- Entries shown

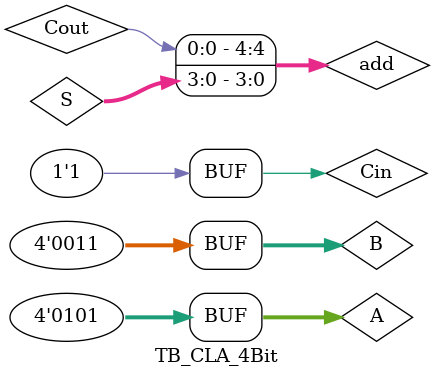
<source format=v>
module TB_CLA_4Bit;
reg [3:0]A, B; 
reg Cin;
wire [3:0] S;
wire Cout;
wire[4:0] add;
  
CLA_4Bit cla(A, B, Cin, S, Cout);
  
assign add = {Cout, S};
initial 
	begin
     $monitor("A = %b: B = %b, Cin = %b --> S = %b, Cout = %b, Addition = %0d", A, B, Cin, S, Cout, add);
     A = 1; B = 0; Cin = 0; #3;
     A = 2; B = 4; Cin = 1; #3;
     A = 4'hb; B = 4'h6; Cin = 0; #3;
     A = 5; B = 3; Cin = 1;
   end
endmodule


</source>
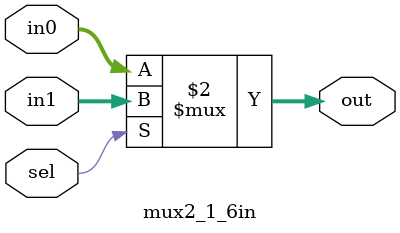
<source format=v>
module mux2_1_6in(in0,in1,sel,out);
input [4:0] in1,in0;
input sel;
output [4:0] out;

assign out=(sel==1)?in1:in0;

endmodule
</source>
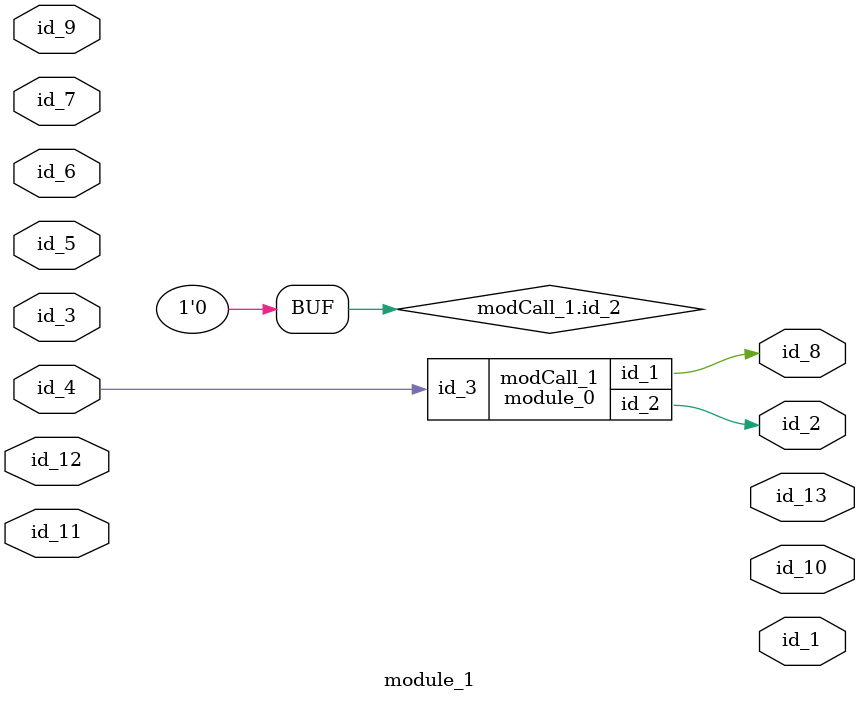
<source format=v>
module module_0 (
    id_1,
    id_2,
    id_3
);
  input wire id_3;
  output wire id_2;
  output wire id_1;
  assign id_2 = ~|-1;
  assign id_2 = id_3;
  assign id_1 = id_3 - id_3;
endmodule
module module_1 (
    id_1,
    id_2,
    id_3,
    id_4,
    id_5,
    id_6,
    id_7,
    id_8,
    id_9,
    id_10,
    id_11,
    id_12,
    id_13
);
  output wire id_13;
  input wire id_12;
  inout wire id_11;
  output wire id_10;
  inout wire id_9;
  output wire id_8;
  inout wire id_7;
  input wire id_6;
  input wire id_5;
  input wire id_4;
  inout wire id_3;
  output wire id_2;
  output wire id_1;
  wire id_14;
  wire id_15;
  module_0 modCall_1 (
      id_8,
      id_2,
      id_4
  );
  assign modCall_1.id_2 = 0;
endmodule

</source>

* * *

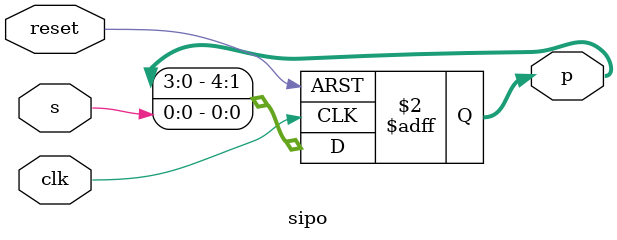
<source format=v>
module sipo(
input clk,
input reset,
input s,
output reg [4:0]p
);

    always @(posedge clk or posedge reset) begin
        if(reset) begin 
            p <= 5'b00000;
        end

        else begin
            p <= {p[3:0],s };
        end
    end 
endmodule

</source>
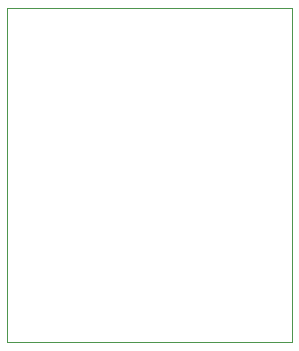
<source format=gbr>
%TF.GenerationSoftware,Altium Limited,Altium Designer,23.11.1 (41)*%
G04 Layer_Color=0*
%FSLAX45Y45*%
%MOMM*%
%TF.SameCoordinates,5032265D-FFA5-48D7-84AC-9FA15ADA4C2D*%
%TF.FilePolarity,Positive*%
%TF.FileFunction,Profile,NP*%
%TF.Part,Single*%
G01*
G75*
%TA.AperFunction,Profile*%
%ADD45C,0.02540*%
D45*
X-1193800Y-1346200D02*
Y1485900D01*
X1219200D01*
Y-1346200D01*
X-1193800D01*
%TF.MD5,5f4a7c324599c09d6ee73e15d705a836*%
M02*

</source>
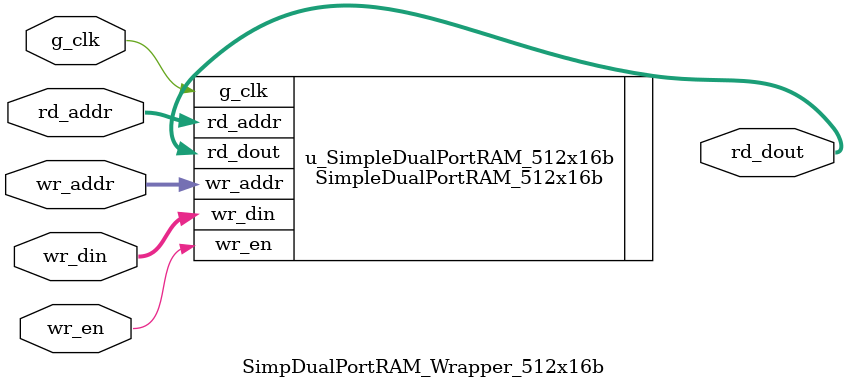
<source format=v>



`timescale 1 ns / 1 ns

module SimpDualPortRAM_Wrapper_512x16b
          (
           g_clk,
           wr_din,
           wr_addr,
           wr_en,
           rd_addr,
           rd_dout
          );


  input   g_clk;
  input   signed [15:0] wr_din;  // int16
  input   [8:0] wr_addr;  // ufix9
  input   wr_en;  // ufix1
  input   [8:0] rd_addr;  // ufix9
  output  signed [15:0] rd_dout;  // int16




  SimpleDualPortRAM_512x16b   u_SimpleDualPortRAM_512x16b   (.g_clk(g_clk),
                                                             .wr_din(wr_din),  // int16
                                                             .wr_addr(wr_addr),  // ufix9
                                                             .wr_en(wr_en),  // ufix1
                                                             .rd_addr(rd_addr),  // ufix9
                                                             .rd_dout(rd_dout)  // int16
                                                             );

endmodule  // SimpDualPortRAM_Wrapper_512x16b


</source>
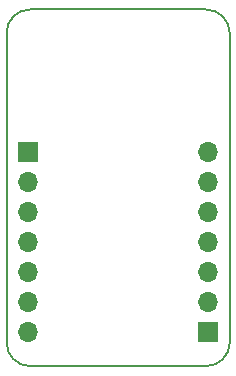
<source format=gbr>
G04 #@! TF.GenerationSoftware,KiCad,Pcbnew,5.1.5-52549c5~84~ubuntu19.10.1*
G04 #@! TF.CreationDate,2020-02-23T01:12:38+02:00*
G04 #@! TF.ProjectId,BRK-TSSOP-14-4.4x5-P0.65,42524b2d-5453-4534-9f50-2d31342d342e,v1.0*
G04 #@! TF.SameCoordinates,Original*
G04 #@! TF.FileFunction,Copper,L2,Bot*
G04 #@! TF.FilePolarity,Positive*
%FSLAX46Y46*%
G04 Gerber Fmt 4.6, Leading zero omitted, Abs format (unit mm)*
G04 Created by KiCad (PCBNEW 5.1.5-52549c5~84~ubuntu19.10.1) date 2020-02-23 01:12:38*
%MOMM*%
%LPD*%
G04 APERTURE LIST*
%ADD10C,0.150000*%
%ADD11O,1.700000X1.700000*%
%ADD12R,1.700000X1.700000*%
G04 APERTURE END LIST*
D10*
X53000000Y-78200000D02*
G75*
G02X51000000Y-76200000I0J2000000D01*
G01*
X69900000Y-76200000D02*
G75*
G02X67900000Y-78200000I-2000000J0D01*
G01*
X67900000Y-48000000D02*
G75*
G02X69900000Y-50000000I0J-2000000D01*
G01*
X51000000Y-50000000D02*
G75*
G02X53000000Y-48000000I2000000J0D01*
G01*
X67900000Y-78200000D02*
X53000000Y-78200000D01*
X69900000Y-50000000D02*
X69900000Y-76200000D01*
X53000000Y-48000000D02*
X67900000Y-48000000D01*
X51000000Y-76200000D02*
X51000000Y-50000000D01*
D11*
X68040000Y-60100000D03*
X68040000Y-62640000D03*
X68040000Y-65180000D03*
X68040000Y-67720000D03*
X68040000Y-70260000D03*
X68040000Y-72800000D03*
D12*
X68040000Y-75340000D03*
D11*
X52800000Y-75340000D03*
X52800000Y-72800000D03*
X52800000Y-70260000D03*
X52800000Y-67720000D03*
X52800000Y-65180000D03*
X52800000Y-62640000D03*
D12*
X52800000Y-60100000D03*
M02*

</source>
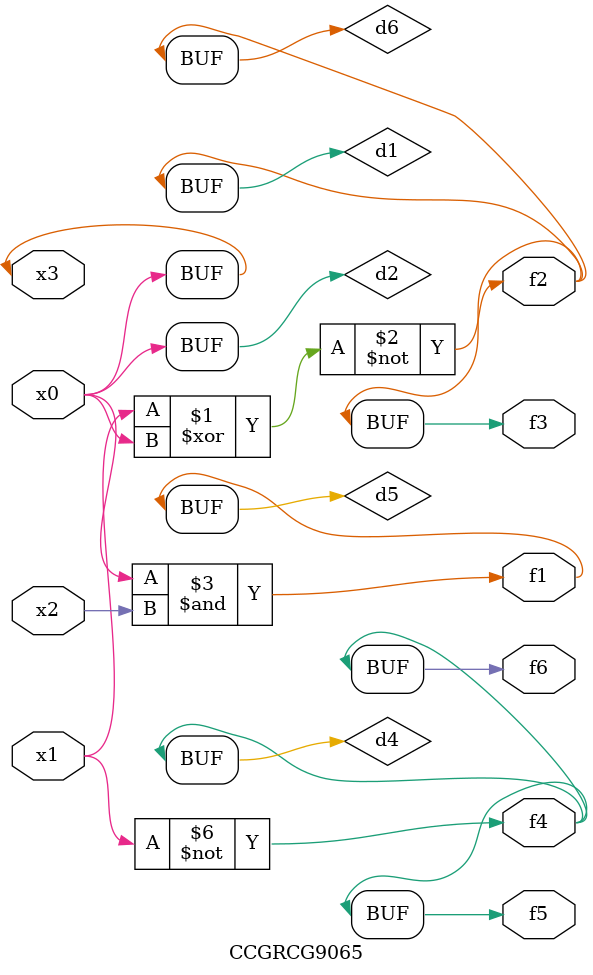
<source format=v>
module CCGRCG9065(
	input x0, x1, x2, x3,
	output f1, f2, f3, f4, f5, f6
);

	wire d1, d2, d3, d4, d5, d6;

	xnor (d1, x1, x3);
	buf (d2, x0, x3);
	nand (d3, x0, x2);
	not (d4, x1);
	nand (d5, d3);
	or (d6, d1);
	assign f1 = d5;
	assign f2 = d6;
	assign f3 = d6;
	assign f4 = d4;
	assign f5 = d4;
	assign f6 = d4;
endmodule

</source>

- Work to be completed
Report every line of the material above in which "Profile" appears.

- Response area
%TF.FileFunction,Profile,NP*%
%TA.AperFunction,Profile*%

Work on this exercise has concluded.